Azalea potatura: informazioni generali
Prima di procedere con l’analisi di quelle che sono le pratiche di potatura dell’azalea, è necessario esplicare quelle che sono le caratteristiche estetiche e colturali indispensabili per la coltivazione di questo esemplare. L’azalea, assieme al rododendro appartiene al genere del Rhododendron che significa "alberi dai fiori rosa", e assieme appartengono alla famiglia delle Ericaceae. L’azalea è una specie originaria del Giappone e della Cina, arrivato nel continente europeo intorno al 1600. Dal punto di vista della struttura estetica, l’azalea presenta fiori di diversi colori e forme; il fogliame è caduco, il fusto può arrivare anche a settanta centimetri d’altezza e in esso si sviluppano almeno cinque stami. Come per altri esemplari, è possibile trovare esemplari sia a foglie caduche e sia sempreverdi. Dal punto di vista colturale, si tratta di piante che non sono in grado di sopportare un clima eccessivamente caldo, siccità che si protrae per lunghi periodi, hanno bisogno di annaffiature abbondanti povere di calcare.
Azalea potatura: informazioni colturali
La potatura dell’azalea è solo una delle innumerevoli pratiche indispensabili per avere degli esemplari sempre rigogliosi e in salute. Oltre a questa occorre attuare delle tecniche colturali specifiche, sia per quanto riguarda la fertilizzazione e sia dal punto di vista delle annaffiature.
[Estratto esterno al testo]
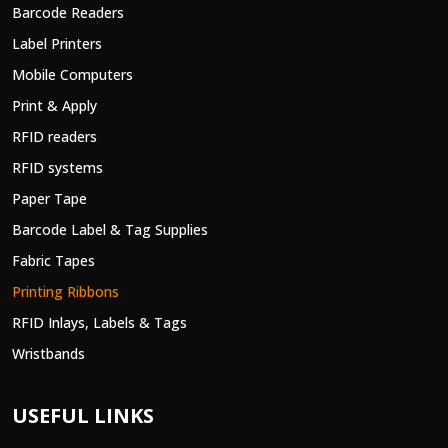
Barcode Readers
Label Printers
Mobile Computers
Print & Apply
RFID readers
RFID systems
Paper Tape
Barcode Label & Tag Supplies
Fabric Tapes
Printing Ribbons
RFID Inlays, Labels & Tags
Wristbands
USEFUL LINKS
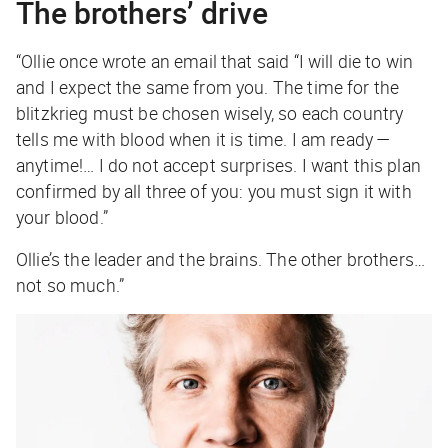
The brothers’ drive
“Ollie once wrote an email that said “I will die to win
and I expect the same from you. The time for the
blitzkrieg must be chosen wisely, so each country
tells me with blood when it is time. I am ready —
anytime!… I do not accept surprises. I want this plan
confirmed by all three of you: you must sign it with
your blood.”
Ollie’s the leader and the brains. The other brothers…
not so much.”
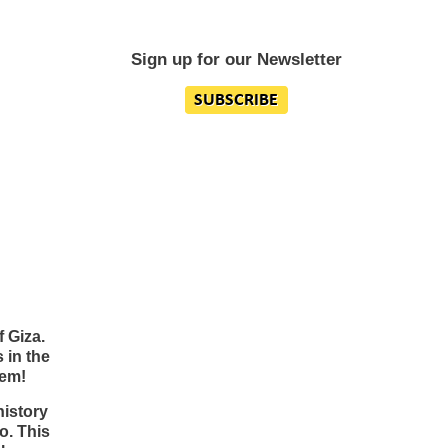
Sign up for our Newsletter
 Giza.
s in the
hem!
history
o. This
Oltre a diminuire il dosaggio d’acqua occorre fare in modo che il terreno sia drenante così da far defluire l’acqua. Se il fogliame perde lucentezza e scolorisce l’azalea, può essere affetta da clorosi ferrica. In questo caso è necessario utilizzare un’acqua povera di calcare in modo tale da agevolare l’assorbimento di ferro da parte delle radici. Basta utilizzare dell’’acqua piovana o distillata per qualche periodo. Anche le erbacee sono dei nemici che possono arrecare dei danni molto seri. Ciò è dovuto al semplice fatto che questi esemplari assorbono tutte le sostanze nutritive dal terreno, togliendole all’azalea. Per questo motivo è necessario intervenire con la pacciamatura. Essa consiste nel cospargere sul terreno della paglia o delle foglie, in questa maniera le erbacee non riescono a svilupparsi, agevolando il nutrimento delle piante di azalea.
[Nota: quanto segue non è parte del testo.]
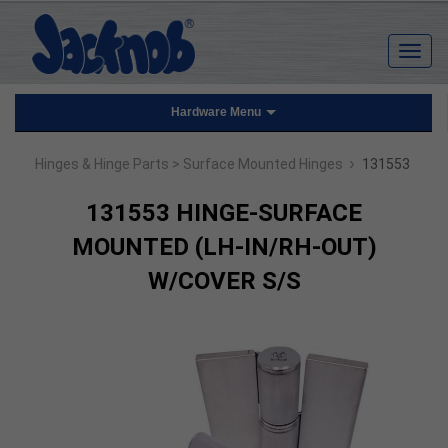
Hardware Menu
›
Hinges & Hinge Parts
> Surface Mounted Hinges
131553
131553 HINGE-SURFACE
MOUNTED (LH-IN/RH-OUT)
W/COVER S/S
Azalea potatura: prima parte
La potatura dell’azalea avviene secondo l’uso di materiali specifiche e in periodi ben precisi. In primo luogo occorre utilizzare delle cesoie ben affilate e disinfettate, acquistabili presso qualsiasi negozio specializzato o di giardinaggio. L’azalea, in linea di massima, può essere potata durante tutto l’arco dell’anno, rimuovendo tutti i rami secchi, spezzati, malati, troppo lunghi o irregolari. In questa maniera la chioma avrà uno sviluppo più regolare, sarà in salute e crescerà più rigogliosa senza essere aggredita da agenti patogeni. Occorre tenere sempre bene a mente la lentezza che impiegano questi esemplari di piante a crescere, alla giusta esecuzione del taglio di potatura e della sua pratica solo quando essi lo esigono. La recisione è un’azione fondamentale perché, se non è netta ma irregolare e sfilacciata, possono esserci delle conseguenze negative (infezioni, attacchi parassitari) che portano al disseccamento della zona e con successiva morte della pianta.
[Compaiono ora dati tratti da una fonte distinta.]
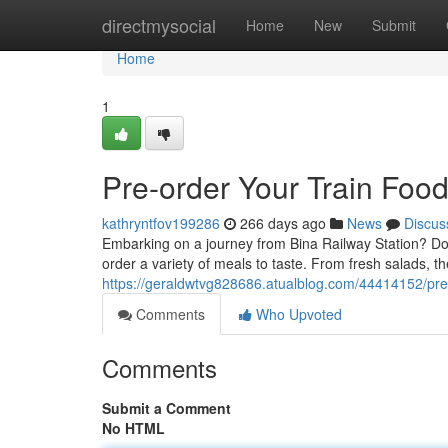
Home
directmysocial
Home
New
Submit
Home
1
Pre-order Your Train Food
kathryntfov199286
266 days ago
News
Discus
Embarking on a journey from Bina Railway Station? Don't 
order a variety of meals to taste. From fresh salads, t
https://geraldwtvg828686.atualblog.com/44414152/pre-o
Comments
Who Upvoted
Comments
Submit a Comment
No HTML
Azalea potatura: seconda parte
La potatura dell’azalea deve essere praticata da coloro che posseggono le giuste conoscenze non soltanto dal punto di vista della recisione in se, ma anche per quanto riguarda le esigenze di questa pianta. Come già affermato in precedenza, la potatura può essere praticata durante tutto l’arco dell’anno, tuttavia occorre agire con la recisione di mantenimento, produzione e ringiovanimento. Queste tipologie di potatura devono avvenire tenendo conto che lo sviluppo dell’azalea è molto lento. Gli interventi di ringiovanimento si praticano ogni tre anni circa, in un periodo compreso tra la fine della fioritura e la fine dell’inverno. Secondo lo stato della pianta i rami devono essere recisi del circa 30-70%, con un taglio netto dei rami malati o danneggiati, praticato su esemplari giovani. Quest’azione agevola l’infoltimento della parte aerea della pianta. Oltre alla pulizia, volta a eliminare non soltanto i rami secchi o danneggiati, è necessario togliere i boccioli e i fiori ormai secchi. Queste ultime azioni possono essere effettuate con delle comunissime forbici (ricorda di disinfettare la lama) o direttamente con le mani.